> **PROBLEM STATEMENT**
Present the stretch of the records from the start through the line containing "भैरहेको छ ।" as a numbered list, leaving out any blank lines.

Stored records
------------------------------------------------------------------------
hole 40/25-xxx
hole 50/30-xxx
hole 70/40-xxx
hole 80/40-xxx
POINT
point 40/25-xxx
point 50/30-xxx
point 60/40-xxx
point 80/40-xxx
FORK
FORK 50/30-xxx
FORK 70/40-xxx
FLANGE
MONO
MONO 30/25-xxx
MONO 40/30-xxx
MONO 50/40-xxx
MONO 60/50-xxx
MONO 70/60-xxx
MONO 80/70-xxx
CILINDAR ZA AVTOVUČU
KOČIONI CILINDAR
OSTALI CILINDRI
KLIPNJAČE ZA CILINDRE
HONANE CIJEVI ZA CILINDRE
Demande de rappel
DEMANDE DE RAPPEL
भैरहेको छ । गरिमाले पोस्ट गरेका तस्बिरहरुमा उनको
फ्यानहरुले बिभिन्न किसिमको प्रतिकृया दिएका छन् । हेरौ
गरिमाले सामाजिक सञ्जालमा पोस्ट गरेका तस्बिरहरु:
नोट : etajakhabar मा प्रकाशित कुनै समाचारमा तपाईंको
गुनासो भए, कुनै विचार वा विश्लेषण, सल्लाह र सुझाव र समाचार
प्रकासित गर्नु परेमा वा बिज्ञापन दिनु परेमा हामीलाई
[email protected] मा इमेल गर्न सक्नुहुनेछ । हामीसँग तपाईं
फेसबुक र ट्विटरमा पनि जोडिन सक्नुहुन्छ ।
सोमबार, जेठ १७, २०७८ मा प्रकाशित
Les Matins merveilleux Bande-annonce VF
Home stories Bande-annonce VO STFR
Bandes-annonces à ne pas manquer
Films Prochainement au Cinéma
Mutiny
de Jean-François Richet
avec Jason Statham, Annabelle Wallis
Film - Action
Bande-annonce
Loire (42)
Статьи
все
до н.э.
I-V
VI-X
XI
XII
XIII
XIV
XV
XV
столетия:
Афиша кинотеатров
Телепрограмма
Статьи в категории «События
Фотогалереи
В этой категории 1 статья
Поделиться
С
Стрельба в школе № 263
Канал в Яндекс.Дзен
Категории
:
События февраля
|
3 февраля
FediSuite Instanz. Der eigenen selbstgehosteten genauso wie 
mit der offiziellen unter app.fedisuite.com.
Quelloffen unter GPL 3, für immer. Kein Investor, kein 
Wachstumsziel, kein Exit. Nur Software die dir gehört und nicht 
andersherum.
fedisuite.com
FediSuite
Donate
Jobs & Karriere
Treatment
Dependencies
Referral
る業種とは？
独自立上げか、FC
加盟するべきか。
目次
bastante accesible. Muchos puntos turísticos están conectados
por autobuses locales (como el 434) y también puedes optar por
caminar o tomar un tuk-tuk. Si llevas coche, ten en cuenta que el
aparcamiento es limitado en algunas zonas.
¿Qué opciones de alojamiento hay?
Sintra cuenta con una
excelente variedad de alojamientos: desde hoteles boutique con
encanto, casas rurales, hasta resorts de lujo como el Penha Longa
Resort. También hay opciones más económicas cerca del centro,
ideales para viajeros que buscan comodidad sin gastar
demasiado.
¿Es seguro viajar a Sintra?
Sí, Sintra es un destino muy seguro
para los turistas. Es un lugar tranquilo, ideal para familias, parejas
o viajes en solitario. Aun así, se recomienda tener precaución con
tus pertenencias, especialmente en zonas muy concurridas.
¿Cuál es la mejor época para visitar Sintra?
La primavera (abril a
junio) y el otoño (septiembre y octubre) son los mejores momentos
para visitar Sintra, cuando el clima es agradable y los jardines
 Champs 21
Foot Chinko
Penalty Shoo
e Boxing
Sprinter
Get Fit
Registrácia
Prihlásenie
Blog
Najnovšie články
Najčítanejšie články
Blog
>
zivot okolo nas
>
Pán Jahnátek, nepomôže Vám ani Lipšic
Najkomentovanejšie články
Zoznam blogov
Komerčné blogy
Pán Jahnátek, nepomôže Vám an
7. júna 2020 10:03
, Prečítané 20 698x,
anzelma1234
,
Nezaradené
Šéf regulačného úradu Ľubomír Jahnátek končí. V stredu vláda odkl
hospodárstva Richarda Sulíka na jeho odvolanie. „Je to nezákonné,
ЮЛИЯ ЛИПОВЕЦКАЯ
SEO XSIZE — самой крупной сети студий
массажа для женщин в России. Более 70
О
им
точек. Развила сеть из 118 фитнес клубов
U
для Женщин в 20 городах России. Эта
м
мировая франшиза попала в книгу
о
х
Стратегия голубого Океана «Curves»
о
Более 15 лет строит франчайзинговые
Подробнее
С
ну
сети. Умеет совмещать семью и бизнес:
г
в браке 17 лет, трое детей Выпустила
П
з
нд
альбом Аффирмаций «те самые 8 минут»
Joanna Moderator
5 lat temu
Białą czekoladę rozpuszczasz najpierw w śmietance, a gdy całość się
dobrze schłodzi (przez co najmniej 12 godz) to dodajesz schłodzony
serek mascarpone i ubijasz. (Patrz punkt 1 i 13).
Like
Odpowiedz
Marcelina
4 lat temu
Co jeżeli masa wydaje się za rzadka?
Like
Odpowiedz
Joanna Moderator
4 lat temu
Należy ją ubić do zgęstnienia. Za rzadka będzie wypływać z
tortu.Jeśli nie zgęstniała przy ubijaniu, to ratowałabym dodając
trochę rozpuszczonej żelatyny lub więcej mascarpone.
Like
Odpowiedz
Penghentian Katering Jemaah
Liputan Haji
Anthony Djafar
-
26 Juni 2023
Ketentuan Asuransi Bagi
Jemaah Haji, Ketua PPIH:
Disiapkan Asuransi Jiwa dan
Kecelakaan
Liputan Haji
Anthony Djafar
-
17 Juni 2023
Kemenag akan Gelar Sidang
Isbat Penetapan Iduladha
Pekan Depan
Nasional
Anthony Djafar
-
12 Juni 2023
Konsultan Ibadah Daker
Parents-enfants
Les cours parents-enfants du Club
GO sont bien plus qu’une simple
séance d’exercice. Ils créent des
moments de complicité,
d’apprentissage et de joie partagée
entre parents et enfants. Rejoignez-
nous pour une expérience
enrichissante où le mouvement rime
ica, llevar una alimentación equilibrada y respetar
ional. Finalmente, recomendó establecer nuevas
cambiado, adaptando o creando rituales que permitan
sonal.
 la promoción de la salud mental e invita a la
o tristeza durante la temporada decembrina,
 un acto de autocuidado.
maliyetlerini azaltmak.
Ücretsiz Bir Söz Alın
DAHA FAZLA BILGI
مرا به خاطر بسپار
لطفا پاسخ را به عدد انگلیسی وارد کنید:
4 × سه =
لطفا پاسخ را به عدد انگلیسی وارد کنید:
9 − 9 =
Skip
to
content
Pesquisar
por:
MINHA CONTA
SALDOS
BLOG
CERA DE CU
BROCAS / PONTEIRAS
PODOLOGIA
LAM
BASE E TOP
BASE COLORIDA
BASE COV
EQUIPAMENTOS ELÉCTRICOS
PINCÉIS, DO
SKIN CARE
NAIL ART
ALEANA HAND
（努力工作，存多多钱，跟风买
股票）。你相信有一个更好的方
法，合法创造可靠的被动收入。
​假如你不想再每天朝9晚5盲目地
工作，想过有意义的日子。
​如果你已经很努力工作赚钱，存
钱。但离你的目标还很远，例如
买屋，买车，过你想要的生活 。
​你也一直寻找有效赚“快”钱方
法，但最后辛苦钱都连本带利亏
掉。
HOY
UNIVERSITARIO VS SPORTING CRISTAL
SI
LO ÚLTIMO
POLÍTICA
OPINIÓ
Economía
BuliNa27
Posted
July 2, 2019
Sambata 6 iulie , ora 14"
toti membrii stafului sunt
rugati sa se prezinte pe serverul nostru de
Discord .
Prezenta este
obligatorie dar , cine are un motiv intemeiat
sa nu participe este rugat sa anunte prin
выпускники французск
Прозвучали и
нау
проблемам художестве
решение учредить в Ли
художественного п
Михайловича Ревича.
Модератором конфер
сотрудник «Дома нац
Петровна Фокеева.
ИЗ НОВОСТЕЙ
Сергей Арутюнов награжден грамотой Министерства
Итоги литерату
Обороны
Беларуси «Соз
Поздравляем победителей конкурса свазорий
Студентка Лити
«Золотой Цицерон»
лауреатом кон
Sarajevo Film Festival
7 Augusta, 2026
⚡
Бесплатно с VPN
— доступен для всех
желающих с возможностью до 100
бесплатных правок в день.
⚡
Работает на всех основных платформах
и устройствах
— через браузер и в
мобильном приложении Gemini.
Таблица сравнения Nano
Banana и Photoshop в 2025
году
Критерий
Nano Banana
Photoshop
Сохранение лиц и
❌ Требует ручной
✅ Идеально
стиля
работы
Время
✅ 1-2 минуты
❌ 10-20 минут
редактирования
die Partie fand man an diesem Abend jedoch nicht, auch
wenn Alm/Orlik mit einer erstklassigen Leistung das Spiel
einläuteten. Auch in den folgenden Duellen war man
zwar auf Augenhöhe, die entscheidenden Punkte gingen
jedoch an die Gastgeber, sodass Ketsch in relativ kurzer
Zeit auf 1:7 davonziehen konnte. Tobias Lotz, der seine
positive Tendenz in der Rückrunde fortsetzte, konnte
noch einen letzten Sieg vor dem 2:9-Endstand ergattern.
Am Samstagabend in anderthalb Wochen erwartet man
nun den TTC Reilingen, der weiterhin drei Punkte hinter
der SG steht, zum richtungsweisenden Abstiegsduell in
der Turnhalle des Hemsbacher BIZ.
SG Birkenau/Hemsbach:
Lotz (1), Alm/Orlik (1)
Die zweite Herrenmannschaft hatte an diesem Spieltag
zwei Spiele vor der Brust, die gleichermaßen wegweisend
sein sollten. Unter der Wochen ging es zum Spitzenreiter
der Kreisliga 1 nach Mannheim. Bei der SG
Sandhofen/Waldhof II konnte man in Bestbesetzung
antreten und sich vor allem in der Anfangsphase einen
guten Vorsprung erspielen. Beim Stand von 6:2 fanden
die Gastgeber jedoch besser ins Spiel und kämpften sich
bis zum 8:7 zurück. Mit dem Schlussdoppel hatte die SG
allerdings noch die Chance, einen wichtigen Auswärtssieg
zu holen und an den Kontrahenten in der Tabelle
------------------------------------------------------------------------
> **FINAL ANSWER**
1. hole 40/25-xxx
2. hole 50/30-xxx
3. hole 70/40-xxx
4. hole 80/40-xxx
5. POINT
6. point 40/25-xxx
7. point 50/30-xxx
8. point 60/40-xxx
9. point 80/40-xxx
10. FORK
11. FORK 50/30-xxx
12. FORK 70/40-xxx
13. FLANGE
14. MONO
15. MONO 30/25-xxx
16. MONO 40/30-xxx
17. MONO 50/40-xxx
18. MONO 60/50-xxx
19. MONO 70/60-xxx
20. MONO 80/70-xxx
21. CILINDAR ZA AVTOVUČU
22. KOČIONI CILINDAR
23. OSTALI CILINDRI
24. KLIPNJAČE ZA CILINDRE
25. HONANE CIJEVI ZA CILINDRE
26. Demande de rappel
27. DEMANDE DE RAPPEL
28. भैरहेको छ । गरिमाले पोस्ट गरेका तस्बिरहरुमा उनको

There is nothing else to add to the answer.